TASKS AND EXERCISES |
a: Can you reproduce the stretch of the passage on UK regional inflation from "As seen in Figure" through "the regional spectrum." word for word?
b: Can you extend the passage on UK regional inflation, picking up after its final sentence?

Wage growth is of course only part of the equation when it comes to considering changes in living standards. [2] While the ONS does not publish inflation rates by geography, our modelling uses regional disparities in spending patterns to approximate equivalent rates for inflation on the official Consumer Prices Index including owner occupiers’ housing costs (CPIH).

As seen in Figure 2, the highest regional inflation rates are currently estimated to be felt in the UK nations outside of England, with Northern Ireland and Scotland expected to be the only nations with double-digit inflation on our estimated CPIH measure across Q3 and Q4. Moreover, the relatively lower-income English regions of Yorkshire and the Humber and the North East rank among the highest in terms of estimated inflation rates. Looking at the capital, inflation is expected to be close to the national average, which is on the lower end of the regional spectrum.

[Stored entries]
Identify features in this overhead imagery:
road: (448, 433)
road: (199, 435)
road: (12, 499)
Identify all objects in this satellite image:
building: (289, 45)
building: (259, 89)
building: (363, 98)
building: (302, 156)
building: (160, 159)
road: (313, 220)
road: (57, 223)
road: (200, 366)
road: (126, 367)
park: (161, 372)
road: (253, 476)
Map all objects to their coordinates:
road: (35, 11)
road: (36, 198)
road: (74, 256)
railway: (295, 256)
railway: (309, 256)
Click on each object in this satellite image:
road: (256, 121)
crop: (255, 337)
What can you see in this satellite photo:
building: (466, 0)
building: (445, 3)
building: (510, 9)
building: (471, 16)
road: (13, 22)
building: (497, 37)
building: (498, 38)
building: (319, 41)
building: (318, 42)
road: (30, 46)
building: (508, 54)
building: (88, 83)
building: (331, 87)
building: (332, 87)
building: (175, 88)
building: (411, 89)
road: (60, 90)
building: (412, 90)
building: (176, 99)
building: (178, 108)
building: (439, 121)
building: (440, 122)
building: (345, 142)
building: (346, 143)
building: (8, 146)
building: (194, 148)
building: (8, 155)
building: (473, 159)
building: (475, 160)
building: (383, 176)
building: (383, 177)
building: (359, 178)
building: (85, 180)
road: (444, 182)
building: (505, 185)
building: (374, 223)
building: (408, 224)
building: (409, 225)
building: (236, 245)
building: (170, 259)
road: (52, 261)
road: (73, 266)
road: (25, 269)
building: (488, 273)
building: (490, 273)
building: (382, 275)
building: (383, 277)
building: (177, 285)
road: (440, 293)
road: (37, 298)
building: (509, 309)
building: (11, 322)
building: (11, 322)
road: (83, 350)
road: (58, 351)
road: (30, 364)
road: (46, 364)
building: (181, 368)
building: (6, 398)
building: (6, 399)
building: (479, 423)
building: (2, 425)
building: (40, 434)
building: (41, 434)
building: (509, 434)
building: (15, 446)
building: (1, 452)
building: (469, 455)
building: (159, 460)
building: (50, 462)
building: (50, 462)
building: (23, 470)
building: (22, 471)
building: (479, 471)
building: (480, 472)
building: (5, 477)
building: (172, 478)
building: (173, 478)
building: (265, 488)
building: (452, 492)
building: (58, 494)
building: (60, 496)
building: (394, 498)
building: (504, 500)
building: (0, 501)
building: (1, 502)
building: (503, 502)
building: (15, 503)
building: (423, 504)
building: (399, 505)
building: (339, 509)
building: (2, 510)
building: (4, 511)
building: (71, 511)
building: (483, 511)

THE RESPONSES |
a:
As seen in Figure 2, the highest regional inflation rates are currently estimated to be felt in the UK nations outside of England, with Northern Ireland and Scotland expected to be the only nations with double-digit inflation on our estimated CPIH measure across Q3 and Q4. Moreover, the relatively lower-income English regions of Yorkshire and the Humber and the North East rank among the highest in terms of estimated inflation rates. Looking at the capital, inflation is expected to be close to the national average, which is on the lower end of the regional spectrum.

b:
These elements can be combined to study developments in regional inflation-adjusted earnings growth, which is a key determinant of living standards. The results, presented in Table 1, show that the capital is estimated to have witnessed the least severe annual fall in real earnings in Q4 last year, with earnings adjusted for inflation down by just 1.1% on the year, compared to the national average of -3.1%. The table reveals that Scotland and the East Midlands saw the next smallest falls in living standards in Q4. At the other end of the spectrum, however, real earnings are expected to have fallen the sharpest in Northern Ireland (-5.1%), Wales (-4.5%) and Yorkshire and the Humber (-3.9%).

Expressing these changes instead in monetary terms (in 2022 prices), Q4 real earnings in London are thought to have been down by £9 per week on an annual basis. This was the lowest among all regions and compared to a reduction by £19 across the UK as a whole. The next smallest reduction was seen in Scotland, where real annual earnings were down by £13. Meanwhile, the annual reduction was sharpest in Northern Ireland, where wage growth and inflation dynamics meant that average earnings were down by £26 per week in real terms.

Higher earnings growth and lower inflation rates in richer areas are therefore making for a worsening of existing regional disparities across the UK, and notably with respect to the gap between London and the rest of the UK. This is not something that the government will be able to fix quickly, no matter how the remaining Levelling Up funds are allocated. The longer-standing challenges consist in creating high value-added jobs across the regions and attracting talented people from both within the UK and abroad to take up those jobs. This seems to be a nut that government has yet to crack.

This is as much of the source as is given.